It’s been a year since Choicepoint fumbled their disclosure that Nigerian con man Olatunji Oluwatosin had bought personal information about 160,000 Americans. Bob Sullivan broke the story in “Database giant gives access to fake firms,” and managed to presage much of what’s happened in the opening paragraphs of his story:
Last week, the company notified between 30,000 and 35,000 consumers in California that their personal data may have been accessed by “unauthorized third parties,” according to ChoicePoint spokesman James Lee.
California law requires firms to disclose such incidents to the state’s consumers when they are discovered. It is the only state with such a requirement but such data thefts are rarely limited to a single geographic area.
Lee said law enforcement officials have so far advised the firm that only Californians need to be notified.
I raised the question of other states the next day on a panel at the RSA Conference, and have been getting milage out of Choicepoint and breaches ever since. I’d like to take a moment to look back at what’s happened, what we’ve learned, and yes, to honestly thank Choicepoint for the dramatic changes in international privacy law and norms that they’ve brought about. Derek Smith, Choicepoint’s CEO, had been fond of calling for a national debate. I don’t think he anticipated the answers that debate has produced.
- The first result of the debate is 20 new laws, as summed up by the National Conference of State Legislatures. These new laws, and the breaches that we learn about because of them are an important window into the true and pathetic state of data security.
- Remarkably, we have no new law which is explicitly about limits on collection, use, or accuracy of data held by businesses. When I say explicitly about, I mean a law such as Dan Solove and Chris Hoofnagle have laid out in “A Model Regime for Privacy Protection” and I’ve discussed such things much more briefly in “New American Privacy Law: What Could it Say?
- Those laws, and the new expectation of disclosure have lead to enough data coming out that it can be analyzed. What’s more, analysis, mostly by the Ponnemon Institute, has helped define how to disclose these issues.
- Choicepoint stock has still not recovered, despite a plethora of actions designed to boost it, including stock buybacks. The largest fine ever imposed by the FTC didn’t help. Choicepoint, despite the increased brand recognition, also faces increased scrutiny, as I discussed in “Cost of Breaches,” and the Bode cancellation, mentioned in the November 7th “Choicepoint Roundup.”
- Speaking of stock, the SEC investigation into insider trading by Choicepoint executives continues.

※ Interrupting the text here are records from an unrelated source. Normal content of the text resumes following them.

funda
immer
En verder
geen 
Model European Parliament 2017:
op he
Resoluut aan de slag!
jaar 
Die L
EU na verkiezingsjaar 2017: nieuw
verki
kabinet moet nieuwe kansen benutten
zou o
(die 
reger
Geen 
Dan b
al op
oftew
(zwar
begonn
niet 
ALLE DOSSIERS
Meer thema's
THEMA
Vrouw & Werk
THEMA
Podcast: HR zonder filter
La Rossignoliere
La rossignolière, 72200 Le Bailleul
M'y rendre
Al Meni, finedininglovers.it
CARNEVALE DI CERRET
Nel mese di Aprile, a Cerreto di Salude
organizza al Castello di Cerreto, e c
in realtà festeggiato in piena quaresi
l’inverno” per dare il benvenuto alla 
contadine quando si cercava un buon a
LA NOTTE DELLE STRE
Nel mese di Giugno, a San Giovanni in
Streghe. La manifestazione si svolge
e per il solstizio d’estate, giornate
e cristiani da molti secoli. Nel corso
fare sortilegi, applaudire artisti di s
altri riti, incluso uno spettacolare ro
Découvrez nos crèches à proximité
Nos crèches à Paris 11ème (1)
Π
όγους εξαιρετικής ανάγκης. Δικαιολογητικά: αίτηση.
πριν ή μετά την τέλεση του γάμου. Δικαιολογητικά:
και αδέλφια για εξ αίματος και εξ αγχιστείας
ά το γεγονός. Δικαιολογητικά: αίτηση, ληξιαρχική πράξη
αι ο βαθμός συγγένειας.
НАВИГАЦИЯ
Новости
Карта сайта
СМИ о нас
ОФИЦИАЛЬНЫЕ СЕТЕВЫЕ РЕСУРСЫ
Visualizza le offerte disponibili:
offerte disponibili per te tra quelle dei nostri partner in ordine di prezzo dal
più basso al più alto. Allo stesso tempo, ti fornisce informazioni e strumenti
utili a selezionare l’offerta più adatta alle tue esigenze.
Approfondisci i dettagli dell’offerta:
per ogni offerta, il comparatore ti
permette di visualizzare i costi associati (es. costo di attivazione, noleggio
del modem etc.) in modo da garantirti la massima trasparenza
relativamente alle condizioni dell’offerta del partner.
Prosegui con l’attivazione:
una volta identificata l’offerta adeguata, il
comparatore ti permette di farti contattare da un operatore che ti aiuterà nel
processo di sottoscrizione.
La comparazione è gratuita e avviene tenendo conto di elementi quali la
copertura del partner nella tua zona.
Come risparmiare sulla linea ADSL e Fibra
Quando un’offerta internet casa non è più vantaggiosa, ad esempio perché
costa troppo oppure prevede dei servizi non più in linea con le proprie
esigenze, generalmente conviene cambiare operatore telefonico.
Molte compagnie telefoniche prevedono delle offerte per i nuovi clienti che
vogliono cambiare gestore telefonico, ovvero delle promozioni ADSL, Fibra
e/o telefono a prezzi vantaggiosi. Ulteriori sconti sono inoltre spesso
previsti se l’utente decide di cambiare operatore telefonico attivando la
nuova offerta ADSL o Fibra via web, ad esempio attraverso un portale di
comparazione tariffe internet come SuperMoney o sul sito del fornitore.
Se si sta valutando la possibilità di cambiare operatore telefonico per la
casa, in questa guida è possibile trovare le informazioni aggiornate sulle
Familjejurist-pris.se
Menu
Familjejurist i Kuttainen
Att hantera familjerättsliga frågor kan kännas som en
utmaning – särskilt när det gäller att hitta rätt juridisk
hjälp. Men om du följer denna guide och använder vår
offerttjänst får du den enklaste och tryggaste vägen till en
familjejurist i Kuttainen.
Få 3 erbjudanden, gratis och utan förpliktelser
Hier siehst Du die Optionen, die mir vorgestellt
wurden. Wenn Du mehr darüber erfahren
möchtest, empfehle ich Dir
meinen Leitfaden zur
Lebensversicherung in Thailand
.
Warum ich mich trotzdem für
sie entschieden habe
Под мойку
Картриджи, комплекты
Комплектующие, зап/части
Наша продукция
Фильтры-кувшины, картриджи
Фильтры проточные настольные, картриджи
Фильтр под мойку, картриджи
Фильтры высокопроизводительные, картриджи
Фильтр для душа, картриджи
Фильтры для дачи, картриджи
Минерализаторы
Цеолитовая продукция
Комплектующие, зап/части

- To improve their reputation, Choicepoint has stepped up their internal audit processes, annoying some customers, as discussed in “CounterTerroristm and Bureauracy.”
- In “Why Choicepoint Resonates,” I analyzed the news story, and am both happy with my analysis, and note that Choicepoint really should have talked to their trademark attorneys when I told them to, in “Cardsystems and Choicepoint.”
- Finally, due to certain irregularities arising from background checks, “Choicepoint’s acquisition of Emergent Chaos” has been cancelled.
And so, for all these things, a hearty thank you to Choicepoint.